Problem details =
Determine how many lines in the records hold "muhiti", then give that number by itself.

Data items:
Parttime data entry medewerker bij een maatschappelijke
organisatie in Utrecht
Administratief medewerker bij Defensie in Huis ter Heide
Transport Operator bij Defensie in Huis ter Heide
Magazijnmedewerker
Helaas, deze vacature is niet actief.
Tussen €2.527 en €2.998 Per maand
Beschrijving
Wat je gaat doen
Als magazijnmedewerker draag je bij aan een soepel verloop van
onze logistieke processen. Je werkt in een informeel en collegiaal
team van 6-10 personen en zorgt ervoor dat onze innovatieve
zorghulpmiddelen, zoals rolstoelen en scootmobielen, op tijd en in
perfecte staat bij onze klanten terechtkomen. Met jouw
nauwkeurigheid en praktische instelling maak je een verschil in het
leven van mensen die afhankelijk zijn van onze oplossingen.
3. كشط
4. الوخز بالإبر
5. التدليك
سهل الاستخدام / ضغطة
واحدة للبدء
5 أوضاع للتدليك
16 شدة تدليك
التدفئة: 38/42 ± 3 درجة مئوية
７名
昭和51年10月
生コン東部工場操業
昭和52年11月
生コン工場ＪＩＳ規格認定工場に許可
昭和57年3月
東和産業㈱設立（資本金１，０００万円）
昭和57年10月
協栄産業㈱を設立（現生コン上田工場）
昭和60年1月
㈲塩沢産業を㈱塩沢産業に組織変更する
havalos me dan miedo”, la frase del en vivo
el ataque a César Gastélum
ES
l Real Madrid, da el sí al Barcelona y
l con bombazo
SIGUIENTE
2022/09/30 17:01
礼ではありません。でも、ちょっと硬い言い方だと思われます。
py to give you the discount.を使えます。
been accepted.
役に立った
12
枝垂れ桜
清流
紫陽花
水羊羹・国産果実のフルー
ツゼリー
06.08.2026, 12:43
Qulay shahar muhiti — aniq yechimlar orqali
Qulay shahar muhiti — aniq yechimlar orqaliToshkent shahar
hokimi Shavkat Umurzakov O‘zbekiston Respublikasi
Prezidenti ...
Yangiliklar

Result below =
2